Similarly, with regard to Open Context, we follow the same logic. The challenge with Open Context is that it is so granular. The initial generated queries lead to more uris, so there are some helper functions that parse the original results returned via the api to traverse the next layer of results. NB Eric also tweaked some of the api for me to experiment with, which is why that notebook points to the ‘staging’ site for open context at present.
Having done all this, what is left for the students to do? Well, right now the notebooks are using GPT-4-preview. I do not expect and will not require students to pay OpenAI for keys, so they’ll have to explore the different models available through the LLM plugin for GPT4All. This will require them to rework the prompts, no doubt, and to also consider tokenization and context windows and how to assemble the data.
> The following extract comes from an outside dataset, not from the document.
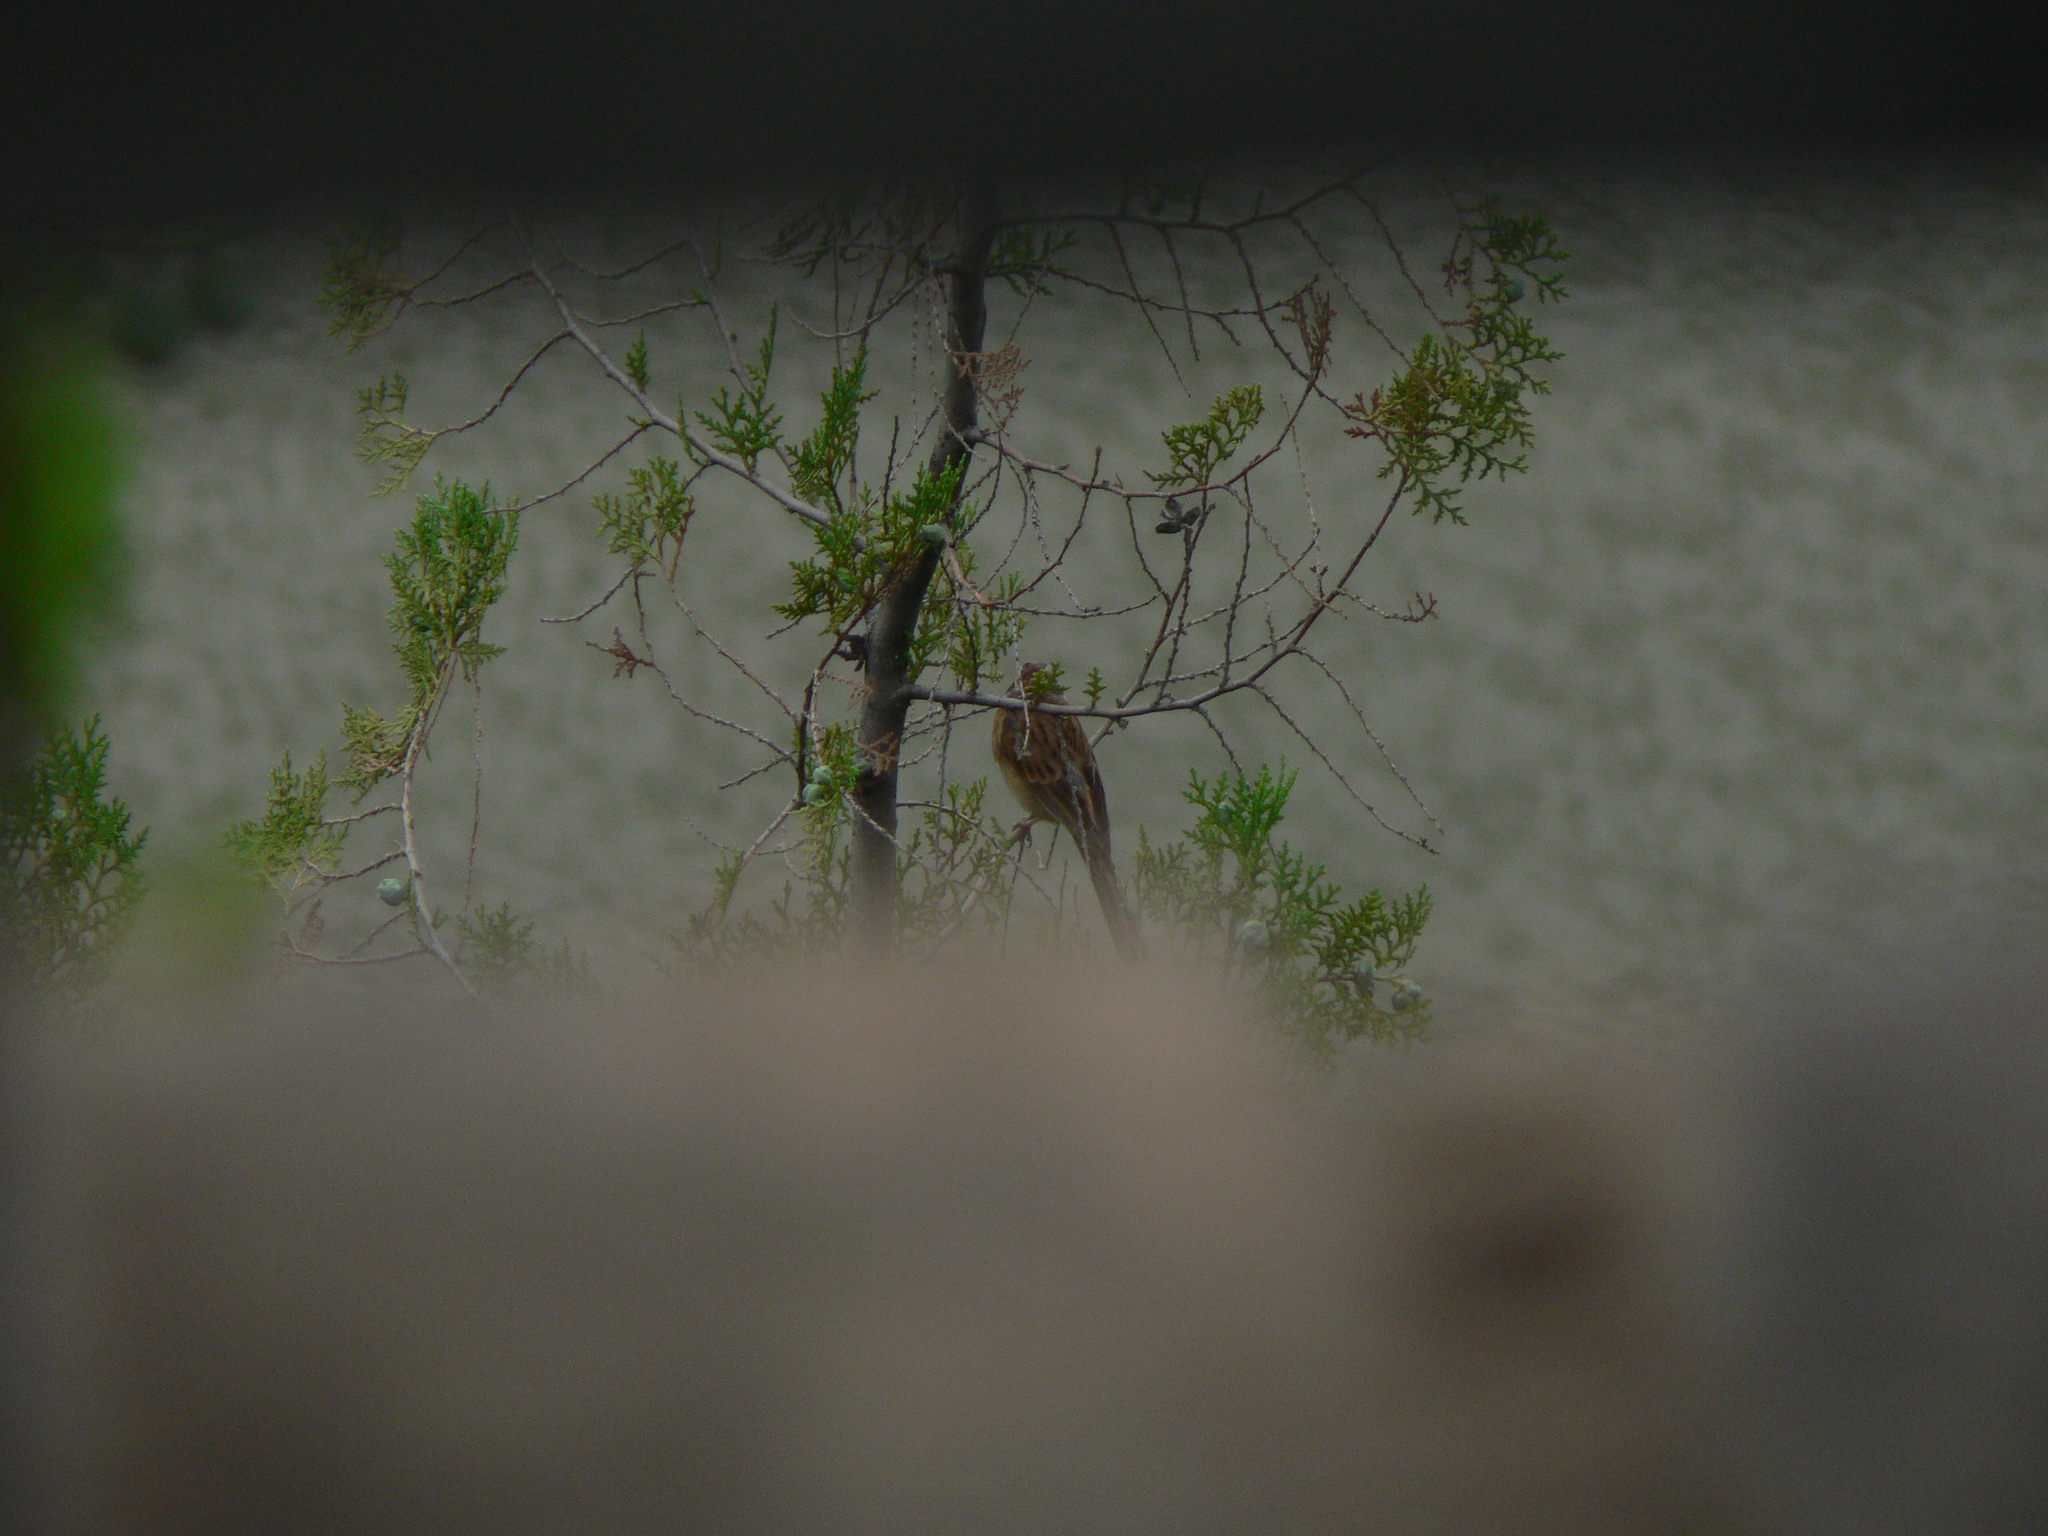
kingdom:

The template system for LLM will also allow them to easily write new kind of report templates, and to consider the comparative results.
My course website and resources will all be public once I finish developing everything. I think this will be an interesting experience. The final output for the course will be a collaboratively authored book or grimoire for historians deploying LLMs in the service of good history. And the point of the seminar? Right there in the task: what constitutes good history when LLMs are around?